China’s economy is not performing well. The country has experienced an incredible run of growth, but growth of late has been anaemic. Amid rate cuts by the People’s Bank of China, growth forecasts are being downgraded to below 5% by some US banks.
China has demonstrated an astonishing ability to avoid financial crises. Their banks produce vast numbers of bad loans, but the country has never had a major debt crisis. When your economy is expanding by hundreds of billions of dollars a year, old loans start to look small. Essentially, new growth was saving China from its old mistakes.
I can’t recall the exact number of times I have heard dire warnings on Chinese banks and regional governments—all while China continued to march towards the mantle of the world’s largest economy—except to say it’s a lot.
But now, a debt crisis is brewing in a time of lower growth. China’s property market began to wobble in 2020. You may have read headlines about the collapsed developer Evergrande in 2021. That seemed to all go away. But it was only pushed below the surface. Now bad debts are popping up in China’s trusts. The sums involved remain modest, not systemic. But of course, transparency is not China’s strong suit. The problems we can see are perhaps only a fraction of those that exist.

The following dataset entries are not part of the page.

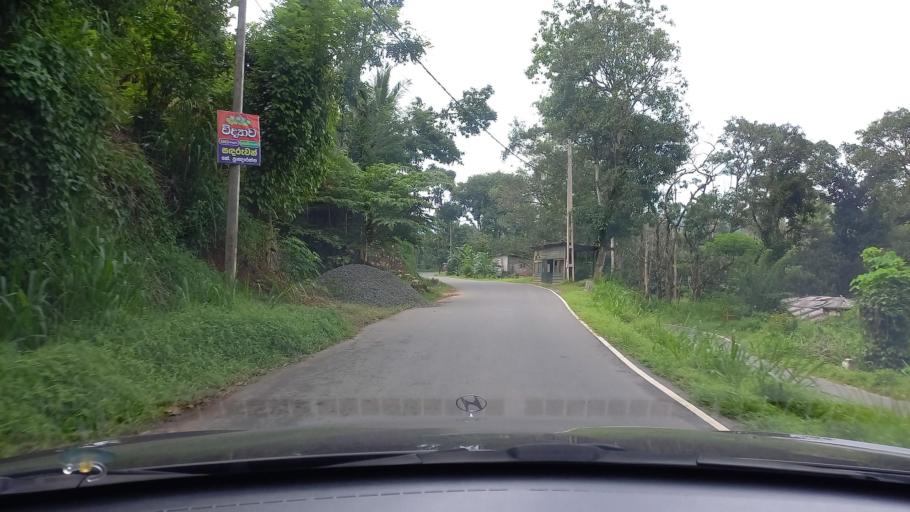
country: LK
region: Central
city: Gampola
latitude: 7.2129
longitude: 80.6150
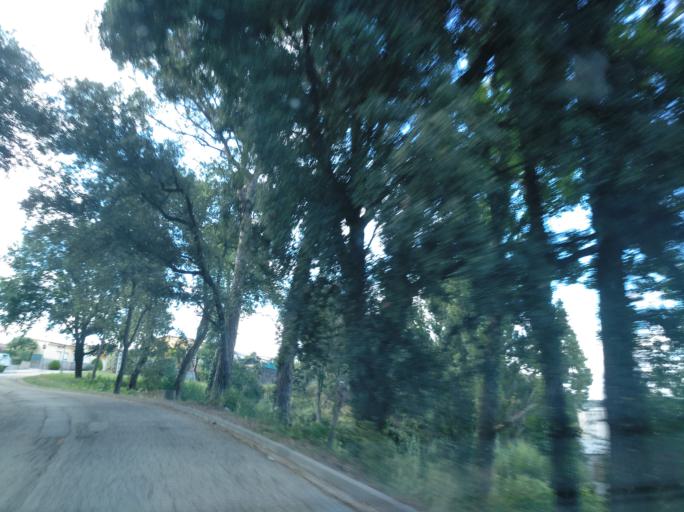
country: ES
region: Catalonia
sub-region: Provincia de Girona
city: Angles
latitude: 41.9705
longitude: 2.6680
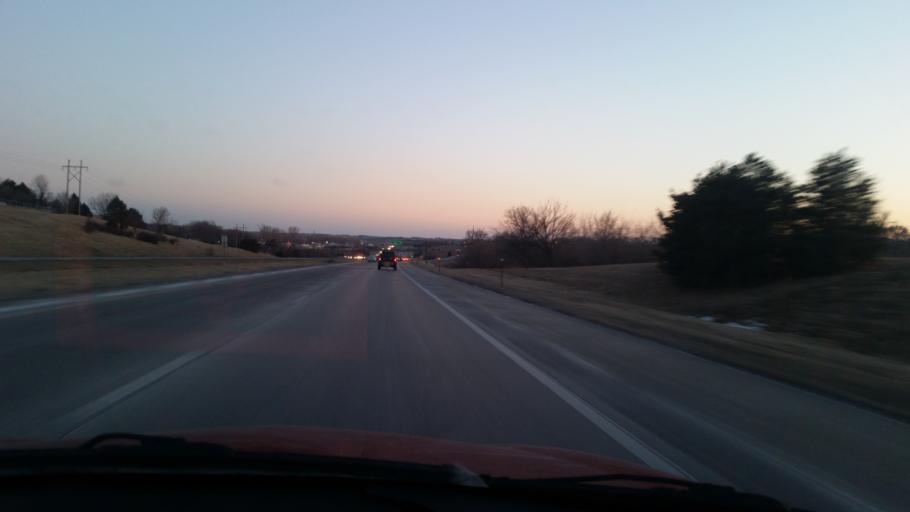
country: US
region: Nebraska
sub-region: Sarpy County
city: Offutt Air Force Base
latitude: 41.1667
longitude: -95.9392
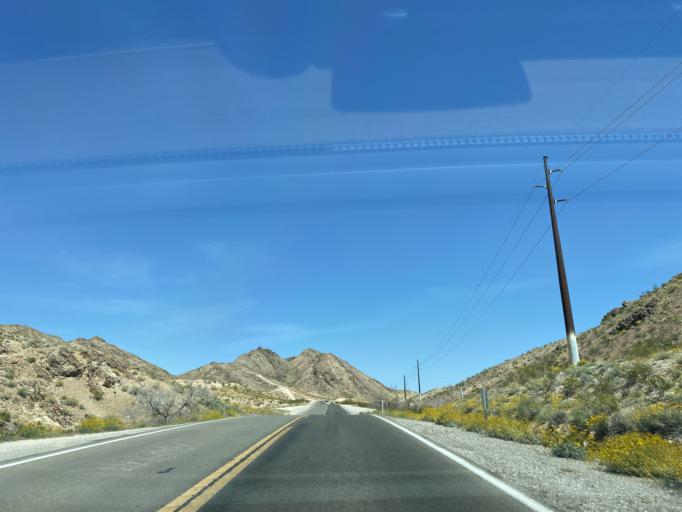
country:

“We believe risks could increase, potentially affecting more financial-sector entities, if China’s economic recovery continues to lose momentum and the property sector’s distress is sustained,” wrote Fitch Ratings in a note to clients in August.

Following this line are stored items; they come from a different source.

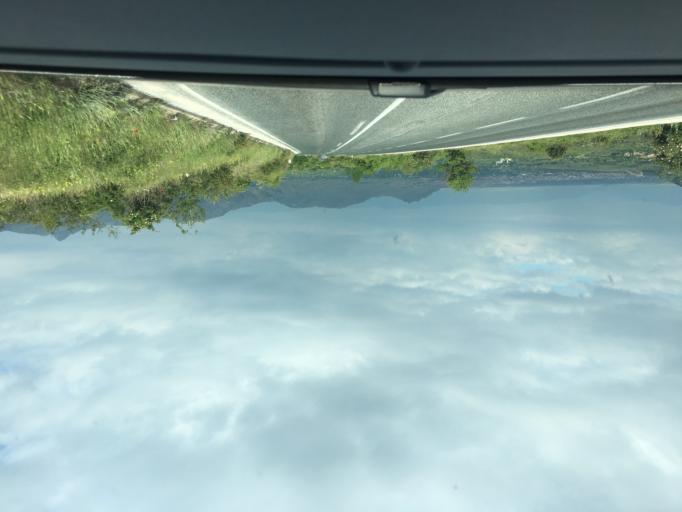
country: MK
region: Prilep
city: Prilep
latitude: 41.3689
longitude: 21.6375
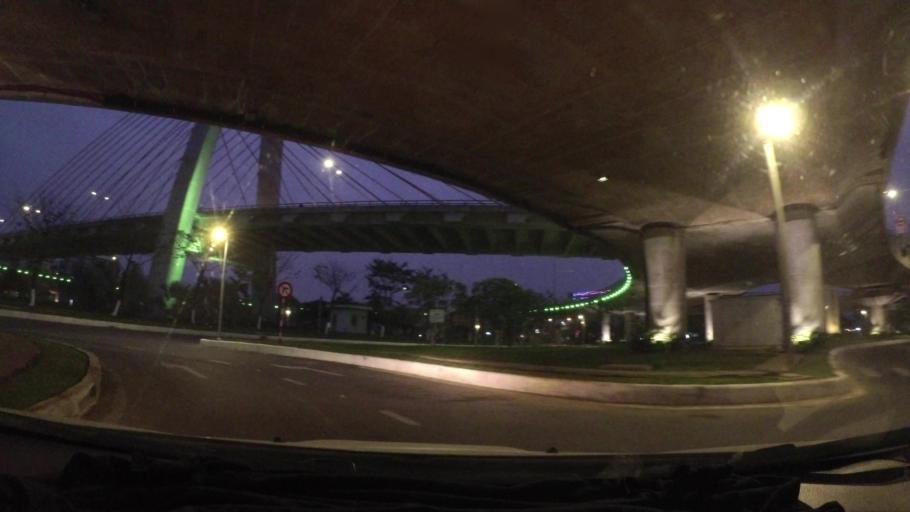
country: VN
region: Da Nang
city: Thanh Khe
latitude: 16.0622
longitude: 108.1781
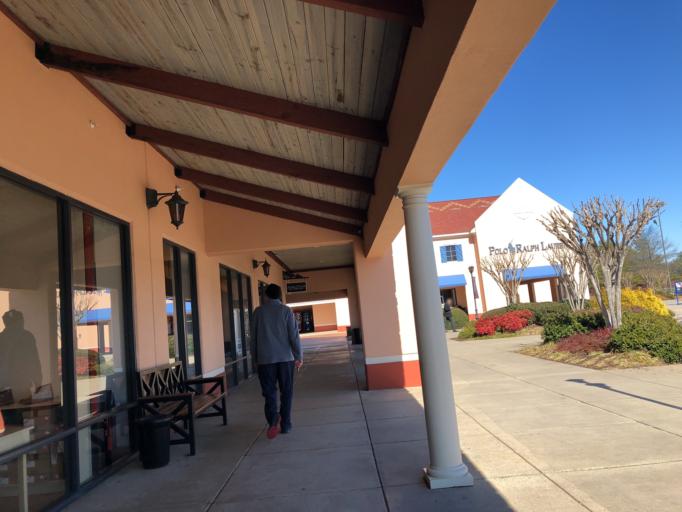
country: US
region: Georgia
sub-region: Dawson County
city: Dawsonville
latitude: 34.3584
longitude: -84.0467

The China pessimists and doomsayers have had an extraordinarily bad four-decade run. Their ranks are greatly diminished. Perhaps it is now, when everyone believes China is truly immune from debt crises, that their luck runs out? Only time will tell.
For now, China bears who want to put their money where their mouth is can bet against the Aussie dollar. Because absent a growing Chinese economy, Australia’s growth is sure to look a lot weaker. If China’s growth miracle blows up, a lower dollar will be the least of our problems.